Sokakta ‘’Neden bakıyorsun’’ diye 4 kişi bıçaklayan, evde günlerce oyun oynayıp sokağa çıkıp 5 kişiyi yaralayan, yavru kedileri sopayla öldüren ne kadar akıl sağlığını kaybetmiş insan varsa hepsi rahatça aramızda.
Nasıl bir ah aldık, hangi atamızın karmasını yaşıyoruz bilmiyorum ama çok kötü günleri yaşamak bize düştü sanırım. Ve daha gelecek olanların çok şahane olmadığını da tahmin edebiliyoruz.
Liyakatsizlik, çürümüşlük, yozlaşmanın her türlüsüne şahit oluyoruz.

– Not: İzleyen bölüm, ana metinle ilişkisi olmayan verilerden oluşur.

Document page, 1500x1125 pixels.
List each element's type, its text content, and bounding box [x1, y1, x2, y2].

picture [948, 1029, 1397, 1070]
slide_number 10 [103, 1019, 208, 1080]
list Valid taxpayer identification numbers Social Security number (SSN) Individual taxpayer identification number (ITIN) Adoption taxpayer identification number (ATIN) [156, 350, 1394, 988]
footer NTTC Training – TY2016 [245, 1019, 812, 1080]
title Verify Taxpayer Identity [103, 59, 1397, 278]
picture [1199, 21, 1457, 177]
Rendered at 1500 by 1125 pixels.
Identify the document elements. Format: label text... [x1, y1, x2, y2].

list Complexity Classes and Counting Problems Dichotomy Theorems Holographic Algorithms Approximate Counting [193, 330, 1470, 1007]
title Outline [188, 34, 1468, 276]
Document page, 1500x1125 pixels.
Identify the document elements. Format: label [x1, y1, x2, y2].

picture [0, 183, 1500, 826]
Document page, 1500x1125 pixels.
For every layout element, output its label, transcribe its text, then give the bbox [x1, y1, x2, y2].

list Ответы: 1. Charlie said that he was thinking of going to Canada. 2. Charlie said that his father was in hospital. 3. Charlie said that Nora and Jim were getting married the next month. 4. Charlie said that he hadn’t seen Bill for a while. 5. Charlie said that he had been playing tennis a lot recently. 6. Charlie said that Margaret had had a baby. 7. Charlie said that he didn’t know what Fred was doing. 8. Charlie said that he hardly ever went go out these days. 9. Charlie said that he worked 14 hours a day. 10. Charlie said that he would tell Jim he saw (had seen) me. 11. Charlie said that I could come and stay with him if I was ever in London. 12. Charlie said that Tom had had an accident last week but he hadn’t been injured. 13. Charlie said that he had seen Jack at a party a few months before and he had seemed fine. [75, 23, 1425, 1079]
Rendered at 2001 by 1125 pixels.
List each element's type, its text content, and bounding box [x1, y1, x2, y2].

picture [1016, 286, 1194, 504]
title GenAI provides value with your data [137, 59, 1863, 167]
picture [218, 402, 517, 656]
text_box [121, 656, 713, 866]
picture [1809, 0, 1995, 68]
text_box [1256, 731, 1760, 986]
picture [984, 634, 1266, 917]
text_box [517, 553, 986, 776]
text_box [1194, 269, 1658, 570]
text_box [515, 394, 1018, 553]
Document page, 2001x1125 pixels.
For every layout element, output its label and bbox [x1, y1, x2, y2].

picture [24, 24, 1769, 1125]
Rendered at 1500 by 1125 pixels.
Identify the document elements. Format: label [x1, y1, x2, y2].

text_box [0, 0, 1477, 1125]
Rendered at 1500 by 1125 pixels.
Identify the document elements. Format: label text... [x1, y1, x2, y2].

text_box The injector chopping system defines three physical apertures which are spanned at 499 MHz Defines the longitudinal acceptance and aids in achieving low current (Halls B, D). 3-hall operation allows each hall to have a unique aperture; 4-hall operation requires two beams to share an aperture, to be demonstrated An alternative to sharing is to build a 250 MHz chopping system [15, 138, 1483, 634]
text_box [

O kapı önü komşu sohbetlerimiz, başımız sıkışınca uzatılan yardım eli falan hepsi mazimizde birer güzel anı olarak kaldı.
Umursamazlıkta bizim gibi olun
Instagram’ın kapanması, Tik- Tok’un kapatılabilecek olması falan hemen düştü gündemden.
Bir sabah uyandık, Instagram yoktu. Ve başka bir sabah uyanacağız elimizde olan her şey gitmiş. Tüm bu boş vermişliğin ne kadar yanlış olduğunu her şeyi kaybettiğimizde anlayacağız.
Yavaş yavaş oluyor.
Dönün bakın 2000’li yıllara. Eskiden ulaştığımız hiçbir şeye ulaşamıyoruz. Yaşadığımız hiçbir şeyi yaşayamıyoruz. Uyuyamıyoruz bile.
Ben ve tanıdığım herkes yılgın, günü geçirmek için yaşıyoruz. Borç deseniz, olmayanı parmakla gösteriyoruz. Zenginin daha zengin, orta hallinin fakir, fakirin aç olduğu bir dönem.
Baştan sona okuduğunuzda her cümlem olumsuz değil mi?
İşte tam olarak böyle bir hayat yaşıyoruz. Kapana kısılmış gibi. Nefes alamıyoruz. Gülemiyoruz, yaşayamıyoruz, beslenemiyoruz, barınamıyoruz, koruyamıyoruz.
Bir sabah uyanıp tüm bunların bir kâbus olmasını umuyorum, eğer değilse de bize sabır, bize bunları yaşatanlara vicdan diliyorum.